The matchday experience is continually being surveyed as being value for money, despite the obvious limitations of the stadium. Sure it's out of the centre of town but no more of a walk than to Parkhead or Tannadice or Tynecastle from the centres of Glasgow, Dundee or Edinburgh - although there the similarity ends. Hospitality at Caley Thistle frequently earns good reviews and marketing is becoming more and more effective - look at the stats for website hits etc. The Club knows it is an entertainment business and lives or dies by the product it markets, so I don't think that's the issue.

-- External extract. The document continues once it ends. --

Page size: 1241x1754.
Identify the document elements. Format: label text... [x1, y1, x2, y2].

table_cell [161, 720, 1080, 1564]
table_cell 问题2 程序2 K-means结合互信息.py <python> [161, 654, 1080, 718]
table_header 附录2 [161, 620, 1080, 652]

It will always be cold, windy and sometimes wet at TCS, we live in Scotland after all so the only way to address that and make the football better to watch is to move to summer football, move the stadium or install an artificial surface that compensates for the battered pitch at this time of the year. But I don't get the impression that this is the issue, and in any case could the Club fund a move of stadium (which would cost millions) on the back of attracting a couple of thousand more fans every month?

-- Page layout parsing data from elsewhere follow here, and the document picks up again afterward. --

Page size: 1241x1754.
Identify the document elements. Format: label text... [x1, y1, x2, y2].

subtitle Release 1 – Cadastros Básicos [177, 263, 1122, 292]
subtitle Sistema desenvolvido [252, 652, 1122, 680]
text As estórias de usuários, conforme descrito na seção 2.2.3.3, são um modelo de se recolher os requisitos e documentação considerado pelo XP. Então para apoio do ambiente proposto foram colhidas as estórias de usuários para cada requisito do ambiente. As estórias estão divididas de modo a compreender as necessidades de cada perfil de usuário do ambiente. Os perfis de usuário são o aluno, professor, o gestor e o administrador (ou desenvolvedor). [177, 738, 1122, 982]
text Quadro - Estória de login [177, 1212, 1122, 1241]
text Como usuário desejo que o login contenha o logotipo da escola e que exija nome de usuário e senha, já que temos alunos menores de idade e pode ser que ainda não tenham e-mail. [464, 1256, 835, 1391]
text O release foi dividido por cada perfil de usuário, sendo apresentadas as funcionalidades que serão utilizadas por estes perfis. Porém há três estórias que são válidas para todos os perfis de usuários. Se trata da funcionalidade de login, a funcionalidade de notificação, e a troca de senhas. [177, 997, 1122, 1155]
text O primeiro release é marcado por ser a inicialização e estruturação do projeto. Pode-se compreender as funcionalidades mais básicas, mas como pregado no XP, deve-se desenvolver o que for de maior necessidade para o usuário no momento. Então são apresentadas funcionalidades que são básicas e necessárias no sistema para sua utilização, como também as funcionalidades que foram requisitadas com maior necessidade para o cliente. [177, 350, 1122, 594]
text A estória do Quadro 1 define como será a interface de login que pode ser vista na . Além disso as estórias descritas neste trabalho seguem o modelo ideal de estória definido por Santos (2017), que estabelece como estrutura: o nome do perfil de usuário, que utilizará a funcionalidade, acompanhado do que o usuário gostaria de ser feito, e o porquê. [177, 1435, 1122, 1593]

I meet a lot of football fans, especially Caley Thistle ones. I meet a lot of non-football supporting locals as well and in all of the conversations that I've had - and there have been thousands - I've only ever met three merger refuseniks. Three. I keep looking for objective evidence that these Caley Thistle resenting thousands are out there but they simply aren't. Inverness doesn't hate Caley Thistle, it simply doesn't engage and that is the issue.

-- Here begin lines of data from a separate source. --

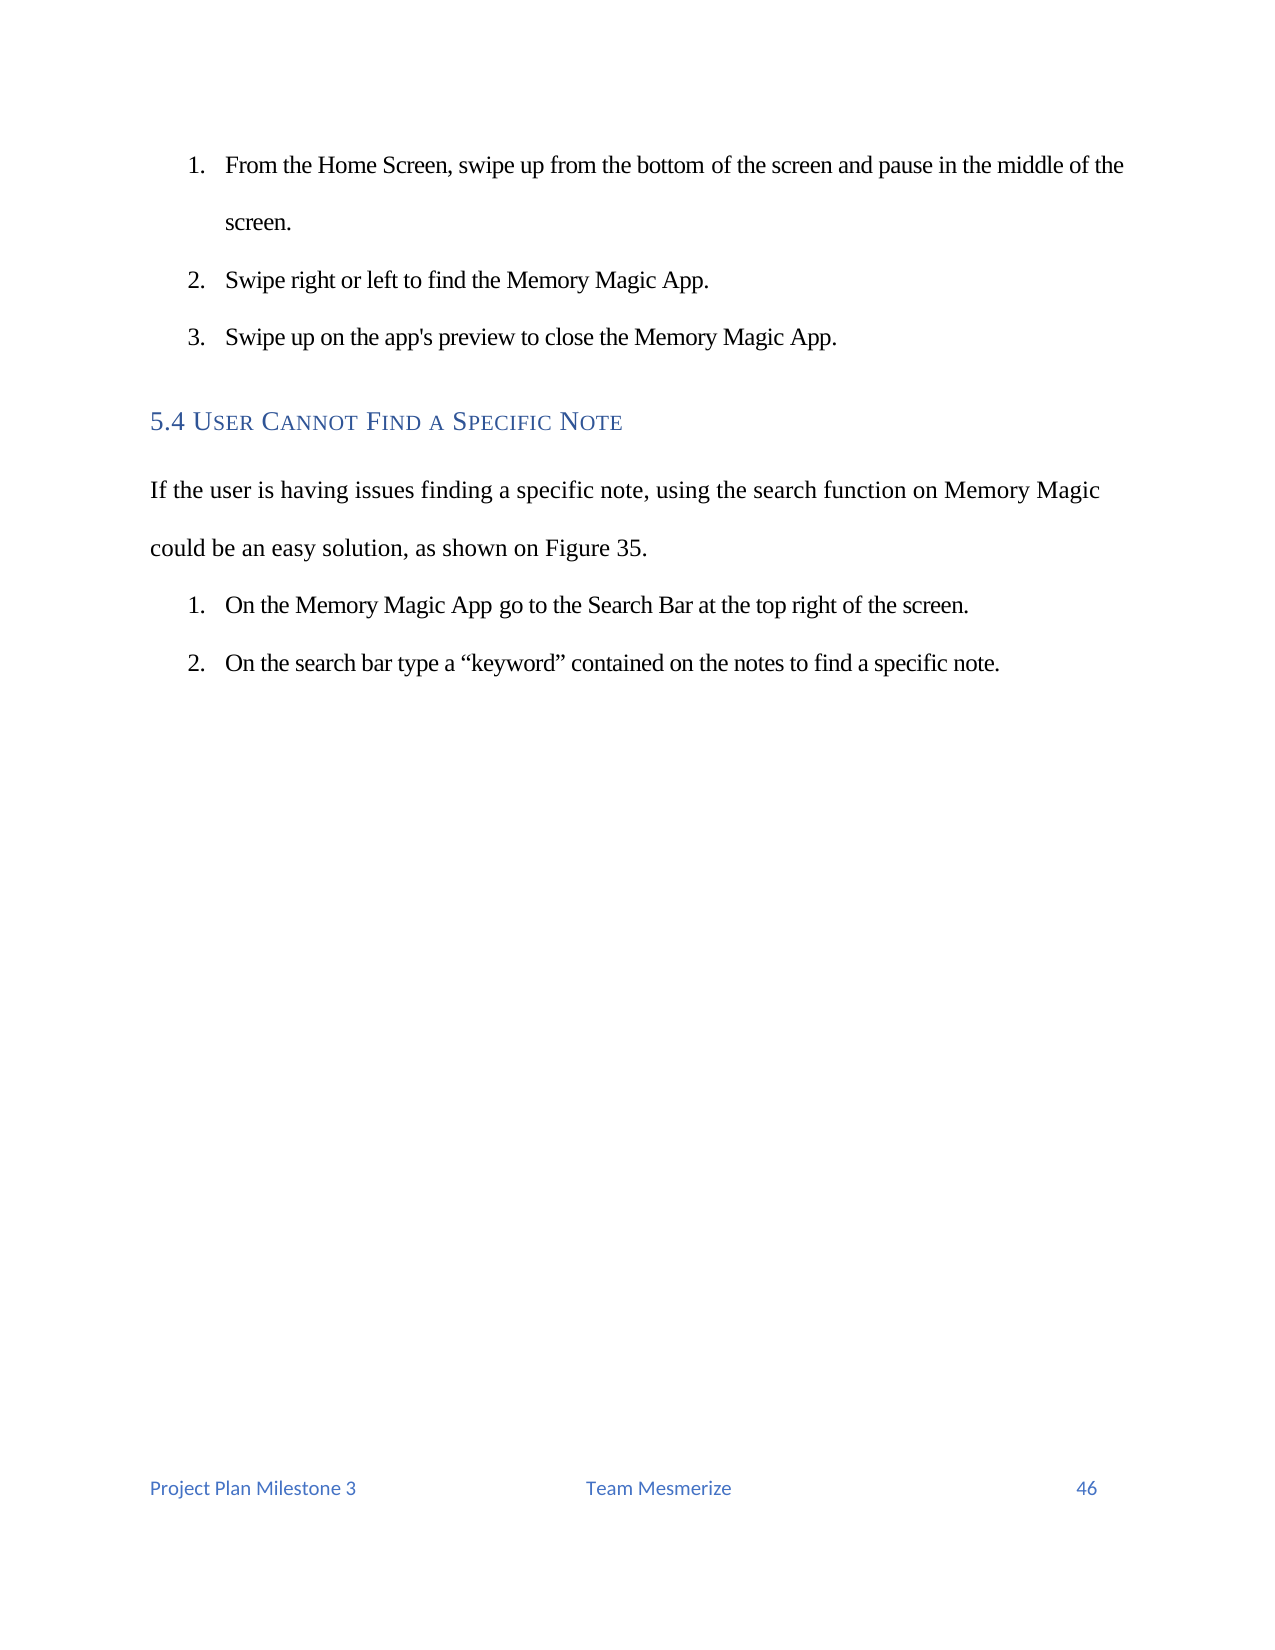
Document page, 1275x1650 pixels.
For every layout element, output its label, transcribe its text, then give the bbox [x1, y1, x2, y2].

text If the user is having issues finding a specific note, using the search function on Memory Magic could be an easy solution, as shown on Figure 35. [150, 476, 1125, 562]
list On the search bar type a “keyword” contained on the notes to find a specific note. [187, 648, 1125, 677]
list From the Home Screen, swipe up from the bottom of the screen and pause in the middle of the screen. [187, 150, 1125, 236]
list Swipe right or left to find the Memory Magic App. [187, 265, 1125, 294]
subtitle 5.4 User Cannot Find a Specific Note [150, 405, 1125, 436]
list On the Memory Magic App go to the Search Bar at the top right of the screen. [187, 591, 1125, 619]
list Swipe up on the app's preview to close the Memory Magic App. [187, 322, 1125, 351]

The Club is not enmeshed in the community in ways that are true even of our neighbours over the water and that's simply down to the amount of time we've been on the planet. Putting down roots takes time. Caley Thistle does a vast amount of community work that is aimed especially at younger people and that is starting to make a diference, but it won't in the short term and that's what people are concerned with in this thread. What will make a difference is taking a personal stake in making things better. Make it your responsibility - not the guy in the next seat, or the ones in the main/ north stand - to take just one person along with you for a home game. If they think it's garbage, at least you've tried. But not all will. Some will come back regularly or irregularly and that's where the issue lies and that's where you can make a difference.